> WHAT THE EXERCISE ASKS
The reply must return each line of the data exactly.

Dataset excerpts
----------------------------------------
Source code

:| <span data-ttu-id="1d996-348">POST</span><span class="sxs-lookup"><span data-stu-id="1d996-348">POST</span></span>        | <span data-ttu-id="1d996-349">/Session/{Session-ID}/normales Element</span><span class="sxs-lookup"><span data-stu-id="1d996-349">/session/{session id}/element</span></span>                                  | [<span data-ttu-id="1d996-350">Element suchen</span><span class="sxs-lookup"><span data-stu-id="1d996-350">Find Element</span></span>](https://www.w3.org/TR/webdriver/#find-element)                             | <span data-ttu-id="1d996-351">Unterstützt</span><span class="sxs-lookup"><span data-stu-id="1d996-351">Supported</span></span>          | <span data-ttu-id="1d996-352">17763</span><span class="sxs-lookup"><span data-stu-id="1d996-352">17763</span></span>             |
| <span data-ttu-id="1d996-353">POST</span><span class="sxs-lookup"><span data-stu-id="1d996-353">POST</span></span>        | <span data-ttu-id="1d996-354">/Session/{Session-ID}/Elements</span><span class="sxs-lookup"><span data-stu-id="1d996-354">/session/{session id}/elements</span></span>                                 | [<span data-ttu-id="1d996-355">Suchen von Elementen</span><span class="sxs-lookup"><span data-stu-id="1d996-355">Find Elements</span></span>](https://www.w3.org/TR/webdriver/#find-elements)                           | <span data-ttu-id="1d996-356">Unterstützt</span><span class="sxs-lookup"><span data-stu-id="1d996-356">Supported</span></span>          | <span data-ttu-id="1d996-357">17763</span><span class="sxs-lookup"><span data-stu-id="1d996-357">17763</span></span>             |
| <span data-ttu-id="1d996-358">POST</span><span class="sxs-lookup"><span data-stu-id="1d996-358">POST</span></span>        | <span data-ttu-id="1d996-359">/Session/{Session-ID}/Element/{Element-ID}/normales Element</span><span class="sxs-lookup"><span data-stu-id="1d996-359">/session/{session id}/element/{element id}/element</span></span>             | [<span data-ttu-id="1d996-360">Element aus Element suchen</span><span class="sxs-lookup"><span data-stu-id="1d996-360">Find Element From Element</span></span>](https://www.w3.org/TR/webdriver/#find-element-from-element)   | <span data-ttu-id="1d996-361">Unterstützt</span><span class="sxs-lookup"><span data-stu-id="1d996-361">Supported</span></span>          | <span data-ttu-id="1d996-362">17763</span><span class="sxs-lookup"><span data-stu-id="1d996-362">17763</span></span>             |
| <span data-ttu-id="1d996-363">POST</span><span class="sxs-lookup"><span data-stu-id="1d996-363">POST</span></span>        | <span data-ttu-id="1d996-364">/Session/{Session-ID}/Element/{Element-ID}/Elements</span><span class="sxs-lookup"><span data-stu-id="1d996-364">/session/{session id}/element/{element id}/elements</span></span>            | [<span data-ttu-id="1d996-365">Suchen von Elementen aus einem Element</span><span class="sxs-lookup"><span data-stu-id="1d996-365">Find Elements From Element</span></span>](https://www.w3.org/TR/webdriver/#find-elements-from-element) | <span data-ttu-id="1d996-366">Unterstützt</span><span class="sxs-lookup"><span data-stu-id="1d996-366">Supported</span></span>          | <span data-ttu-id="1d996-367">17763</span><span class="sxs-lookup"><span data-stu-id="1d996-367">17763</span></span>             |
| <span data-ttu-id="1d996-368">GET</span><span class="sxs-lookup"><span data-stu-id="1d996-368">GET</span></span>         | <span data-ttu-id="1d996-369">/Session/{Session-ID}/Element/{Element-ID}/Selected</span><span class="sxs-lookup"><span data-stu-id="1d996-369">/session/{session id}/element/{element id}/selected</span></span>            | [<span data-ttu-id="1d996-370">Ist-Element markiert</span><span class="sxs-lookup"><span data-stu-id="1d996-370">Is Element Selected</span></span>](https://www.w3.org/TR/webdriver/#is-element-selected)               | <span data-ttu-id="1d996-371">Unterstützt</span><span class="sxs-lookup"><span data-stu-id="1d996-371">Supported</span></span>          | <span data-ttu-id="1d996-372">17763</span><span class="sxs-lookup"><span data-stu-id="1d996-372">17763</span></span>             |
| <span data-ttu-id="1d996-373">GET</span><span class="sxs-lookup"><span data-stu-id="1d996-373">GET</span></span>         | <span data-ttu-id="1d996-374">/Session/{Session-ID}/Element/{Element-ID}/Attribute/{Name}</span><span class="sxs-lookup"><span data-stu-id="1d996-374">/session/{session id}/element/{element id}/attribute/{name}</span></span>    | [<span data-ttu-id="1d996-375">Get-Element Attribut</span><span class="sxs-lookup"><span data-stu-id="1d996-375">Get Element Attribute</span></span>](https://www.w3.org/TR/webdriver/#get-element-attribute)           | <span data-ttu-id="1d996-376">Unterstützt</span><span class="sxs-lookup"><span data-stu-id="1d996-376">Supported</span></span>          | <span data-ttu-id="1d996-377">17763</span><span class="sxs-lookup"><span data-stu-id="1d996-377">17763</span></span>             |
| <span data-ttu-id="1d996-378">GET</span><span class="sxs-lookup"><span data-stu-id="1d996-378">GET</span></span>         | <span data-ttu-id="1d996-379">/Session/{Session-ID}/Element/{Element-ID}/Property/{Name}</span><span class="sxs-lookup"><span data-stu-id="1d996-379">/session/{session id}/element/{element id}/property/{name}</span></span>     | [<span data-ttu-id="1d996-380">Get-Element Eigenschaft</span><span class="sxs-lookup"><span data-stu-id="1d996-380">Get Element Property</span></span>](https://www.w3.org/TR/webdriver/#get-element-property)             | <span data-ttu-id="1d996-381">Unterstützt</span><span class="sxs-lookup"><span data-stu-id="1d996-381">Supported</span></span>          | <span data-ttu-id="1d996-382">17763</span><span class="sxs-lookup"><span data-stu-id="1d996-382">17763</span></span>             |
----------------------------------------
> OUTPUT OF THE TASK
Source code

:| <span data-ttu-id="1d996-348">POST</span><span class="sxs-lookup"><span data-stu-id="1d996-348">POST</span></span>        | <span data-ttu-id="1d996-349">/Session/{Session-ID}/normales Element</span><span class="sxs-lookup"><span data-stu-id="1d996-349">/session/{session id}/element</span></span>                                  | [<span data-ttu-id="1d996-350">Element suchen</span><span class="sxs-lookup"><span data-stu-id="1d996-350">Find Element</span></span>](https://www.w3.org/TR/webdriver/#find-element)                             | <span data-ttu-id="1d996-351">Unterstützt</span><span class="sxs-lookup"><span data-stu-id="1d996-351">Supported</span></span>          | <span data-ttu-id="1d996-352">17763</span><span class="sxs-lookup"><span data-stu-id="1d996-352">17763</span></span>             |
| <span data-ttu-id="1d996-353">POST</span><span class="sxs-lookup"><span data-stu-id="1d996-353">POST</span></span>        | <span data-ttu-id="1d996-354">/Session/{Session-ID}/Elements</span><span class="sxs-lookup"><span data-stu-id="1d996-354">/session/{session id}/elements</span></span>                                 | [<span data-ttu-id="1d996-355">Suchen von Elementen</span><span class="sxs-lookup"><span data-stu-id="1d996-355">Find Elements</span></span>](https://www.w3.org/TR/webdriver/#find-elements)                           | <span data-ttu-id="1d996-356">Unterstützt</span><span class="sxs-lookup"><span data-stu-id="1d996-356">Supported</span></span>          | <span data-ttu-id="1d996-357">17763</span><span class="sxs-lookup"><span data-stu-id="1d996-357">17763</span></span>             |
| <span data-ttu-id="1d996-358">POST</span><span class="sxs-lookup"><span data-stu-id="1d996-358">POST</span></span>        | <span data-ttu-id="1d996-359">/Session/{Session-ID}/Element/{Element-ID}/normales Element</span><span class="sxs-lookup"><span data-stu-id="1d996-359">/session/{session id}/element/{element id}/element</span></span>             | [<span data-ttu-id="1d996-360">Element aus Element suchen</span><span class="sxs-lookup"><span data-stu-id="1d996-360">Find Element From Element</span></span>](https://www.w3.org/TR/webdriver/#find-element-from-element)   | <span data-ttu-id="1d996-361">Unterstützt</span><span class="sxs-lookup"><span data-stu-id="1d996-361">Supported</span></span>          | <span data-ttu-id="1d996-362">17763</span><span class="sxs-lookup"><span data-stu-id="1d996-362">17763</span></span>             |
| <span data-ttu-id="1d996-363">POST</span><span class="sxs-lookup"><span data-stu-id="1d996-363">POST</span></span>        | <span data-ttu-id="1d996-364">/Session/{Session-ID}/Element/{Element-ID}/Elements</span><span class="sxs-lookup"><span data-stu-id="1d996-364">/session/{session id}/element/{element id}/elements</span></span>            | [<span data-ttu-id="1d996-365">Suchen von Elementen aus einem Element</span><span class="sxs-lookup"><span data-stu-id="1d996-365">Find Elements From Element</span></span>](https://www.w3.org/TR/webdriver/#find-elements-from-element) | <span data-ttu-id="1d996-366">Unterstützt</span><span class="sxs-lookup"><span data-stu-id="1d996-366">Supported</span></span>          | <span data-ttu-id="1d996-367">17763</span><span class="sxs-lookup"><span data-stu-id="1d996-367">17763</span></span>             |
| <span data-ttu-id="1d996-368">GET</span><span class="sxs-lookup"><span data-stu-id="1d996-368">GET</span></span>         | <span data-ttu-id="1d996-369">/Session/{Session-ID}/Element/{Element-ID}/Selected</span><span class="sxs-lookup"><span data-stu-id="1d996-369">/session/{session id}/element/{element id}/selected</span></span>            | [<span data-ttu-id="1d996-370">Ist-Element markiert</span><span class="sxs-lookup"><span data-stu-id="1d996-370">Is Element Selected</span></span>](https://www.w3.org/TR/webdriver/#is-element-selected)               | <span data-ttu-id="1d996-371">Unterstützt</span><span class="sxs-lookup"><span data-stu-id="1d996-371">Supported</span></span>          | <span data-ttu-id="1d996-372">17763</span><span class="sxs-lookup"><span data-stu-id="1d996-372">17763</span></span>             |
| <span data-ttu-id="1d996-373">GET</span><span class="sxs-lookup"><span data-stu-id="1d996-373">GET</span></span>         | <span data-ttu-id="1d996-374">/Session/{Session-ID}/Element/{Element-ID}/Attribute/{Name}</span><span class="sxs-lookup"><span data-stu-id="1d996-374">/session/{session id}/element/{element id}/attribute/{name}</span></span>    | [<span data-ttu-id="1d996-375">Get-Element Attribut</span><span class="sxs-lookup"><span data-stu-id="1d996-375">Get Element Attribute</span></span>](https://www.w3.org/TR/webdriver/#get-element-attribute)           | <span data-ttu-id="1d996-376">Unterstützt</span><span class="sxs-lookup"><span data-stu-id="1d996-376">Supported</span></span>          | <span data-ttu-id="1d996-377">17763</span><span class="sxs-lookup"><span data-stu-id="1d996-377">17763</span></span>             |
| <span data-ttu-id="1d996-378">GET</span><span class="sxs-lookup"><span data-stu-id="1d996-378">GET</span></span>         | <span data-ttu-id="1d996-379">/Session/{Session-ID}/Element/{Element-ID}/Property/{Name}</span><span class="sxs-lookup"><span data-stu-id="1d996-379">/session/{session id}/element/{element id}/property/{name}</span></span>     | [<span data-ttu-id="1d996-380">Get-Element Eigenschaft</span><span class="sxs-lookup"><span data-stu-id="1d996-380">Get Element Property</span></span>](https://www.w3.org/TR/webdriver/#get-element-property)             | <span data-ttu-id="1d996-381">Unterstützt</span><span class="sxs-lookup"><span data-stu-id="1d996-381">Supported</span></span>          | <span data-ttu-id="1d996-382">17763</span><span class="sxs-lookup"><span data-stu-id="1d996-382">17763</span></span>             |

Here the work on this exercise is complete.